Source text start
# Profiling computation of derivatives with numpy vs dask vs xarray

### Author 
 - Julien Le Sommer, CNRS

### Context
 - April 2016, preparatory work for designing modelgrids grids in [oocgcm](https://github.com/lesommer/oocgcm)
 
### Purpose
 - compare the execution speed for computing derivatives with several types and combination of arrays 

### Types of array to consider 
 - **np** : numpy arrays
 - **da** : dask arrays build from netCDF4.Dataset without chunks 
 - **xa** : xarray arrays without chunks 
 - **dachk** : dask arrays build from netCDF4.Dataset with chunks
 - **danpchk** : dask arrays built from numpy array with chunks
 - **xachk** : xarray arrays with chunks

### Combination to test
 array tgrid / array e1u : 
  - [x]  np/np
  - [x] danpchk /danpchk
  - [x] dachk/dachk
  - [x] dachk/danpchk
  - [x] xachk /xachk


### Useful resource
http://nbviewer.jupyter.org/gist/rabernat/3e2c3645d4666674cf2b

### Modules

In [1]:
#- import
import numpy as np
from netCDF4 import Dataset
import dask.array as da
import xarray as xr
from contextlib import contextmanager
import time

In [2]:
#- print versions
import dask 
print('dask version : ' + dask.__version__)
print('xarray version : ' + xr.__version__)

dask version : 0.8.1
xarray version : 0.7.1


In [3]:
from dask.cache import Cache
cache = Cache(2e9)  # Leverage two gigabytes of memory
cache.register()    # Turn cache on globally

### Define the arrays

#### Size of chunks 

In [4]:
# for 2D-arrays
chunks2d = (1727,2711)
xr_chunks2d = {'x': chunks2d[-1], 'y': chunks2d[-2]}

# for 2D-arrays
#chunks3d = (50,378,516)
chunks3d = (25,756,1032)
xr_chunks3d_nodep = {'x': chunks3d[-1], 'y': chunks3d[-2]}
xr_chunks3d = {'x': chunks3d[-1], 'y': chunks3d[-2],'deptht':chunks3d[-3]}

#### Location of netcdf files

In [5]:
#- medium size 3D dataset from NATL60
#  array shape is (300,756,1032)
file_3d_gridt = "/Users/lesommer/data/NATL60/NATL60-MJM155-S/1d/2008/NATL60LMX-MJM155_y2008m03d15.1d_gridT.nc"
varname_3d = "votemper"
file_3d_coord = "/Users/lesommer/data/NATL60/NATL60-I/BOXES/NATL60LMX_coordinates_v4.nc"

In [6]:
#- Medium size 2D dataset from NATL60 
#  array shape is (1,3454,5422)
file_2d_gridt = "/Users/lesommer/data/NATL60/NATL60-MJM155-S/1d/2008/NATL60-MJM155_y2008m01.1d_BUOYANCYFLX.nc"
varname_2d = "vosigma0"
file_2d_coord = "/Users/lesommer/data/NATL60/NATL60-I/NATL60_coordinates_v4.nc"
Source text end
Dataset excerpts start
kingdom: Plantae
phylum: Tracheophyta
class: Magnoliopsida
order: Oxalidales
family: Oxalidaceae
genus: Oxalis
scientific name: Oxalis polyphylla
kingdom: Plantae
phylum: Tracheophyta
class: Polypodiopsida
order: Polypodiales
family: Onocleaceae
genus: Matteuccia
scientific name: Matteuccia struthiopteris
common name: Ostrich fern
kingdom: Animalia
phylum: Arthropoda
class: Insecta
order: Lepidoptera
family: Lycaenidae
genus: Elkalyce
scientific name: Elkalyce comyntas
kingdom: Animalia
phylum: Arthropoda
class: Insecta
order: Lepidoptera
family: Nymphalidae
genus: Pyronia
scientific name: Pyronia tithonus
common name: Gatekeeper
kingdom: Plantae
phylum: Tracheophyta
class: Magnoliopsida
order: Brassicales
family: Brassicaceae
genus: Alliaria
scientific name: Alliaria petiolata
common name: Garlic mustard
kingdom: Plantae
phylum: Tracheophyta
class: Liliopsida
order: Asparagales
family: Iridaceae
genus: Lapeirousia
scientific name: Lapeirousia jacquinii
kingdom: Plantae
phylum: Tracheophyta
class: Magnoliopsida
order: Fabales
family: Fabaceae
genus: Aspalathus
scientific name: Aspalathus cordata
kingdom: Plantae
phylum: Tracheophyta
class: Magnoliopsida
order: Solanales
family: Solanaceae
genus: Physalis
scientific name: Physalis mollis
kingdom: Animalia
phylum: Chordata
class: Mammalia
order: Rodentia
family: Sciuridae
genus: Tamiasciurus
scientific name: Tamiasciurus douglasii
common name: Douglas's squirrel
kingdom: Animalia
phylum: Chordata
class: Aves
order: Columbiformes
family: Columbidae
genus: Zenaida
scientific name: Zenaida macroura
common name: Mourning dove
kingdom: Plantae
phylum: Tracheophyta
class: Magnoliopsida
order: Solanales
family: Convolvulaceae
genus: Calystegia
Dataset excerpts end
Exercise goal:
Reproduce the derivative-profiling notebook word for word, starting at "### Define the" and continuing up to and including "#chunks3d = (50,378,516)".

Worked answer:
### Define the arrays

#### Size of chunks 

In [4]:
# for 2D-arrays
chunks2d = (1727,2711)
xr_chunks2d = {'x': chunks2d[-1], 'y': chunks2d[-2]}

# for 2D-arrays
#chunks3d = (50,378,516)